▶ [To-do list]:
1/ In the personal essay, which company is the writer's hometown best known for being home to?
2/ Resume the personal essay after its final sentence and keep its first-person voice.
--- START OF Extracted text ---
However, in the hours that followed the shooting, many on the right have tried to reframe the discussion and looked to place blame for the attack on the Southern Poverty Law Center for designating the FRC as a "hate group." Bryan Fischer of the American Family Association said in a statement yesterday, "[T]he SPLC, by their own hateful and malicious rhetoric against FRC and AFA, has essentially claimed responsibility for this shooting, and they too should be held to account in the court of public opinion."

Fischer also claimed that:

SPLC claims it only lists organizations as "hate groups" if they engage in the "propagation of known falsehoods" about homosexuality. But the SPLC website itself lists numerous falsehoods about homosexuality. For instance, the SPLC says, without a single shred of proof, that homosexuals are born that way, that it is impossible to leave the gay lifestyle, and that homosexuals are not at elevated risks of depression, anxiety and substance abuse disorders.

Lying in bed last night, I couldn't sleep, because my mind kept racing over those three statements and the personal connection I have to each of them. I can't offer Fischer a "shred of proof" regarding any of the three, but I can tell my stories -- stories that very few people outside my close network of friends, and, in some instances, only one or two people, know about -- in hopes that other queer people can relate and will tell their deep, dark secrets to help shed light on our lives and humanize our struggles so that people like Fischer and groups like the AFA are, ultimately, unable to continue creating a culture of fear, panic, and hatred.

1. Homosexuals Are Born That Way

I was born and raised in Racine, Wis., an industrial town set beside Lake Michigan and most famous for being the home of Johnson's Wax, makers of Windex and Raid Ant & Roach Killer. My earliest memories are of being gay. When I was 4 or 5 I had a ginormous crush on our garbage man, and one Thursday morning I snuck out of my family's front door in my underwear and did a dance for him. He called me a "queer," and I ran inside to tell my dad, proud of what had just occurred. My father, knowing that being called a "queer" was not a good thing, raced for the door to confront the garbage man, but I stopped him. I thought "queer" meant "magnificently unusual," and I was too young (and too in love) to understand that the garbage man was confused (and probably horrified) by my performance.
--- END OF Extracted text ---
--- START OF Provided material ---
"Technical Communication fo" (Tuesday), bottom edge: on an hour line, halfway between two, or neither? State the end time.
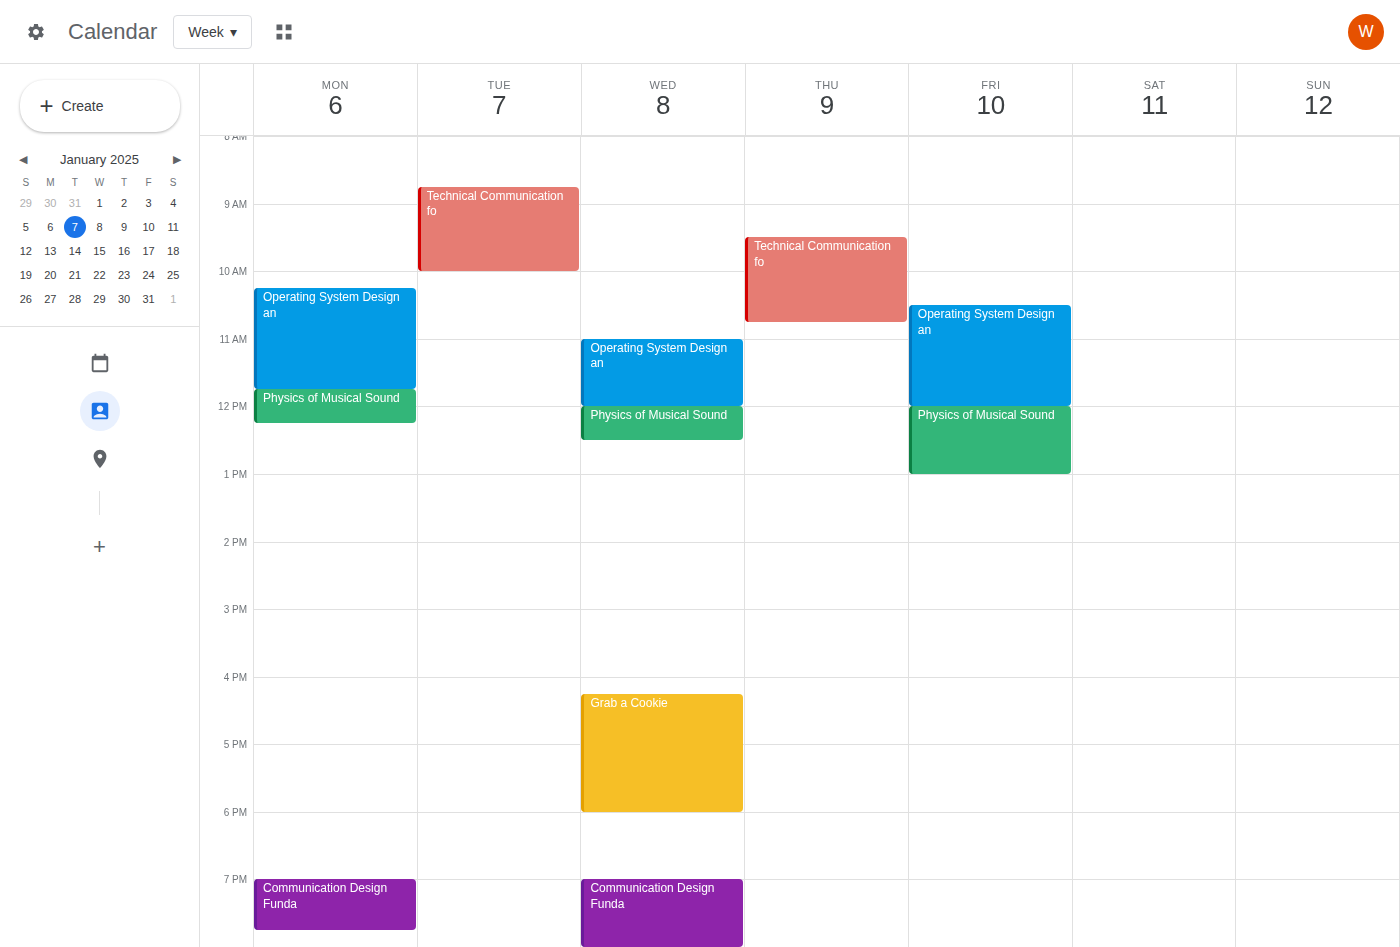
10:00 AM -- exactly on the 10 AM line.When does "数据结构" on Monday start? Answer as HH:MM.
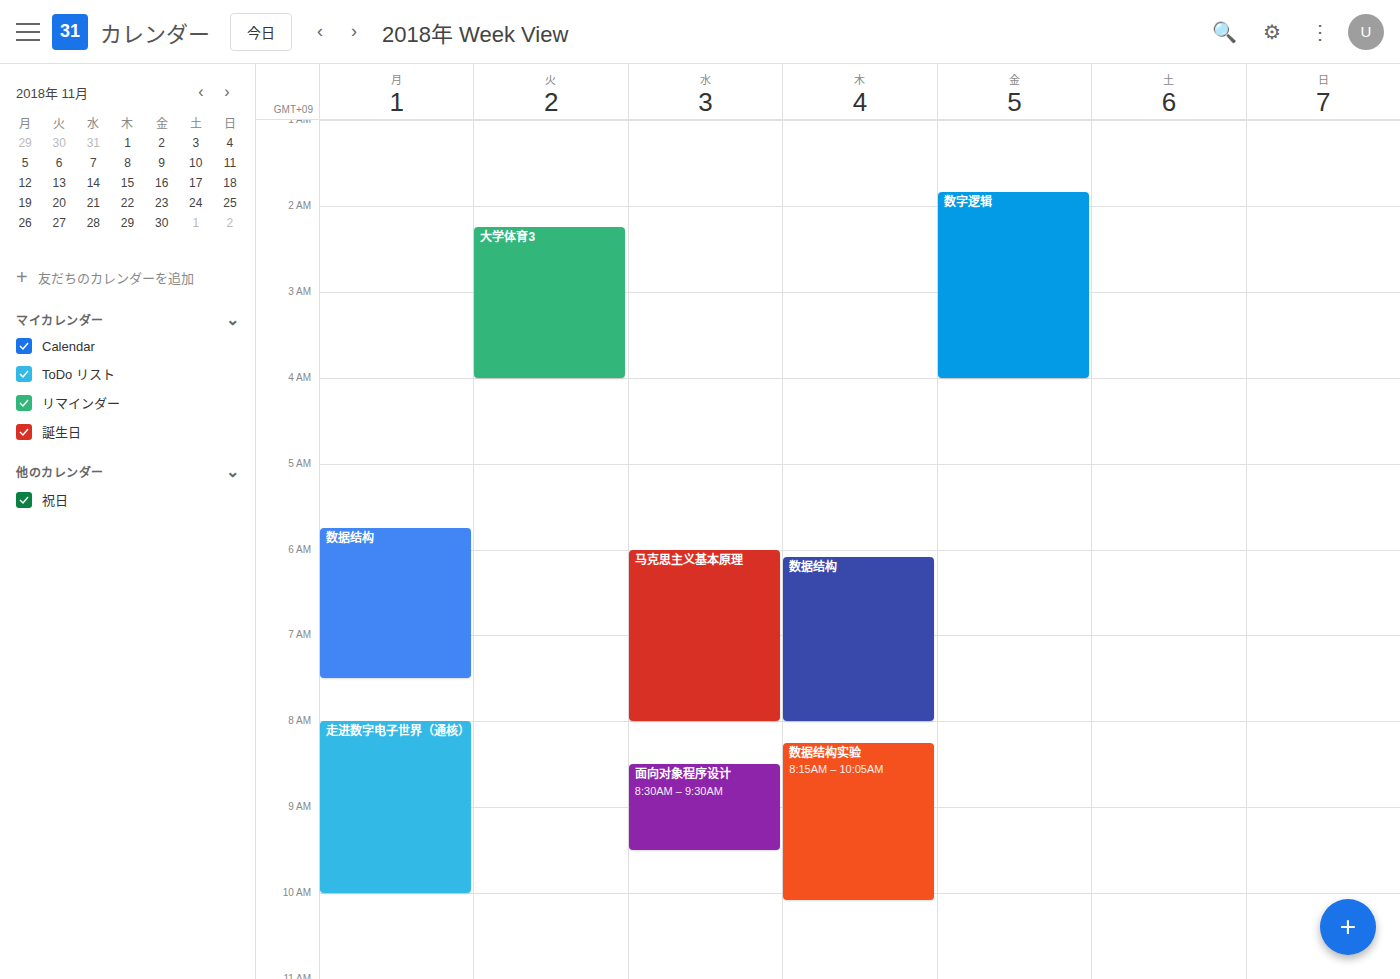
05:45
--- END OF Provided material ---
▶ [Outputs by task]:
1/ Johnson's Wax, the maker of Windex and Raid Ant & Roach Killer.

2/
There isn't -- and has never been -- anything inside me that has ever been heterosexual. I was born this way. It scares people to think that children can be queer, and all too often we're told that it's impossible to know until we're older, or at least until we reach puberty, but I knew. Every fiber in my body vibrated with the fact. What's more, everyone knew. From my obsession with Madonna (and my wanting to be Madonna) to my stable full of My Little Ponies, I was the kind of kid who was so gay that there was no hiding it. And to my incredible parents' credit, they loved me exactly as I was (as much as I know how unprepared and, most likely, freaked out they were by it at the time). The rest of the world, however...

2. It Is Impossible to Leave the 'Gay Lifestyle'

When it came to religion, my upbringing was fairly unusual. My dad is Jewish and my mom is Lutheran, and I attended Catholic school for 10 years. By the time I was 14, I had been steeped in the Bible and the Torah, and being queer was no longer a fun-filled adventure of Jem and the Holograms cartoons and crushes on Corey Haim. By this point I knew that my difference, my queerness, was not something I was supposed to own, let alone celebrate, and each day at school was a nightmare (more about that in a minute). My solution? Writing letters to God, asking him to cure me of my homosexuality. And when I say "writing letters to God," I mean that literally. I wrote hundreds of them, mostly during my freshman year of high school, in my loopy cursive, asking him to make me straight, praying that I wouldn't have to live this way for the rest of my life.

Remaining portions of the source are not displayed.